Pada zaman dahulu, seluruh daerah tersebut terdiri dari dataran. Tidak ada bukit atau gunung di sana. Sesepuh desa berdoa kepada para dewa agar diciptakan gunung di wilayah mereka.
Para dewa pun mengabulkan permintaan mereka dengan sebuah syarat. Besok malam, kami akan membuatkan gunung. Namun, besok malam tidak boleh ada satu orang pun yang keluar dari rumah dan berkeliaran.
Kemudian, para sesepuh meminta warga agar tidak keluar dari rumah besok malam.
Keesokan harinya, seluruh warga masuk ke dalam rumah mereka masing- masing dan mengunci pintu. Ketika hari mulai senja, para dewa turun dari khayangan clan mulai membuat gunung.

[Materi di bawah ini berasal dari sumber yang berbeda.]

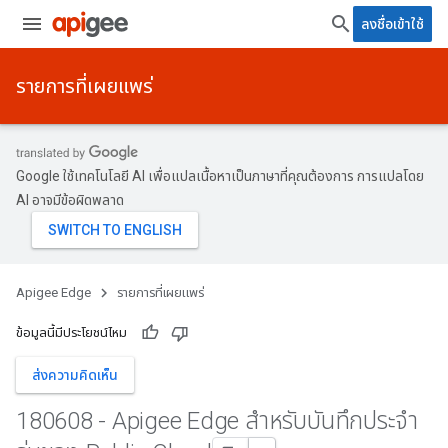
ลงชื่อเข้าใช้
รายการที่เผยแพร่
Google ใช้เทคโนโลยี AI เพื่อแปลเนื้อหาเป็นภาษาที่คุณต้องการ การแปลโดย
AI อาจมีข้อผิดพลาด
Apigee Edge
รายการที่เผยแพร่
ข้อมูลนี้มีประโยชน์ไหม
ส่งความคิดเห็น
180608 - Apigee Edge สำหรับบันทึกประจำ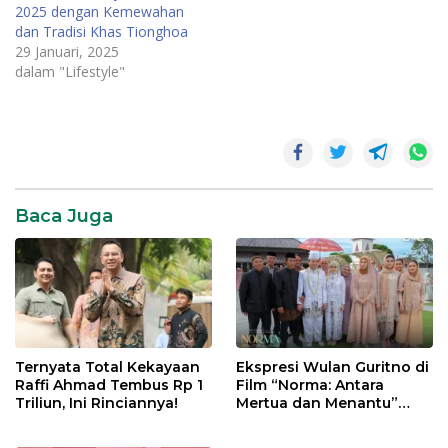
2025 dengan Kemewahan
dan Tradisi Khas Tionghoa
29 Januari, 2025
dalam "Lifestyle"
Aston
Jambi
Baca Juga
Ternyata Total Kekayaan
Ekspresi Wulan Guritno di
Raffi Ahmad Tembus Rp 1
Film “Norma: Antara
Triliun, Ini Rinciannya!
Mertua dan Menantu”
Tuai Pujian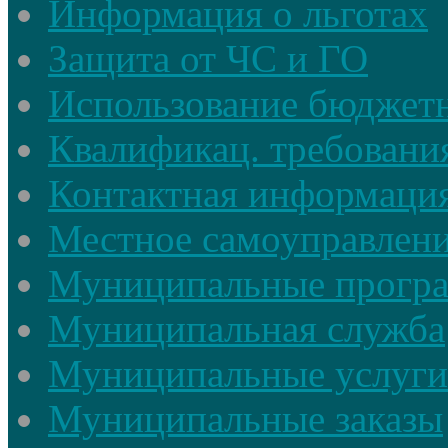
Информация о льготах
Защита от ЧС и ГО
Использование бюджетн
Квалификац. требовани
Контактная информаци
Местное самоуправлен
Муниципальные прогр
Муниципальная служба
Муниципальные услуги
Муниципальные заказы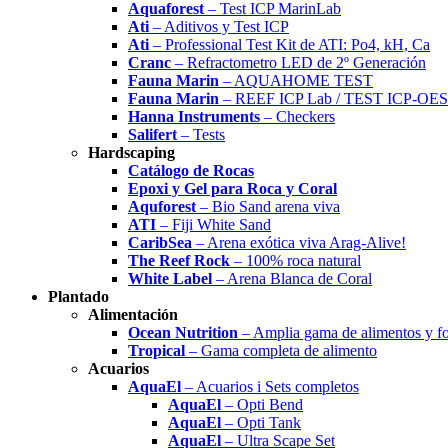
Aquaforest
– Test ICP MarinLab
Ati
– Aditivos y Test ICP
Ati
– Professional Test Kit de ATI: Po4, kH, Ca
Cranc
– Refractometro LED de 2º Generación
Fauna Marin
– AQUAHOME TEST
Fauna Marin
– REEF ICP Lab / TEST ICP-OES
Hanna Instruments
– Checkers
Salifert
– Tests
Hardscaping
Catálogo de Rocas
Epoxi y Gel para Roca y Coral
Aquforest
– Bio Sand arena viva
ATI
– Fiji White Sand
CaribSea
– Arena exótica viva Arag-Alive!
The Reef Rock
– 100% roca natural
White Label
– Arena Blanca de Coral
Plantado
Alimentación
Ocean Nutrition
– Amplia gama de alimentos y f
Tropical
– Gama completa de alimento
Acuarios
AquaEl
– Acuarios i Sets completos
AquaEl
– Opti Bend
AquaEl
– Opti Tank
AquaEl
– Ultra Scape Set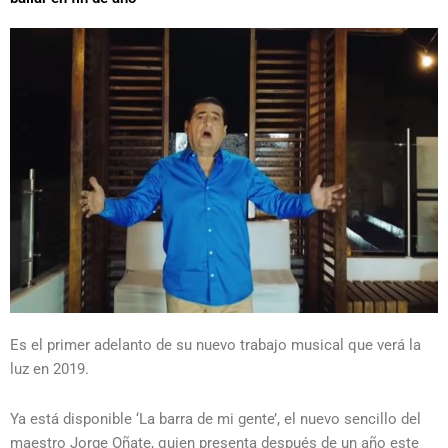
Es el primer adelanto de su nuevo trabajo musical que verá la
luz en 2019.
Ya está disponible ‘La barra de mi gente’, el nuevo sencillo del
maestro Jorge Oñate, quien presenta después de un año este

Mereka bekerja tanpa suara. Diawali dengan memasang tiang-tiang pancang dan mulai menimbuninya dengan tanah.
Ketika pagi menjelang, pembuatan gunung itu hampir selesai. Tinggal membentuk puncak gunungnya saja. Ketika para dewa sibuk bekerja, tiba- tiba muncul seorang gadis yang berjalan ke arah sungai untuk mencuci beras. Rupanya, gadis itu tidak tahu bahwa seluruh rakyat diharuskan tidak meninggalkan rumah. Ternyata, pada saat sesepuh desa memberikan pengumuman, ia tidak berada di sana.
Hari masih gelap, ketika gadis itu sampai di sungai. la sangat terkejut, karena melihat ada sebuah bukit di hadapannya. Padahal, kemarin bukit itu tidak pernah ada. Keterkejutannya semakin menjadi jadi ketika dilihatnya banyak makhluk tinggi besar menyeramkan melayang-layang mengangkat batu-batu besar.
Tolong! teriak gadis itu ketakutan.
Gadis itu terus berlari tanpa memperdulikan keadaan dirinya, sehingga beras yang mau dicuci tadi dilemparkan begitu saja dan berceceran di sekitar bukit. Menurut masyarakat beras tersebut menjelma menjadi bebatuan yang bentuknya seperti beras.
Para dewa terkejut ketika mendengar ada suara manusia. Mereka menyadari ternyata pekerjaan mereka telah disaksikan manusia.
Warga desa tidak menepati janji mereka! Lebih baik kita kembali khayangan! kata salah satu dewa. Para dewa pun meninggalkan pekerjaan mereka yang belum selesai. Akhirnya, pembuatan gunung itu batal. Masyarakat menamai gunung yang tidak jadi tersebut dengan nama Gunung Wurung. Wurung artinya batal.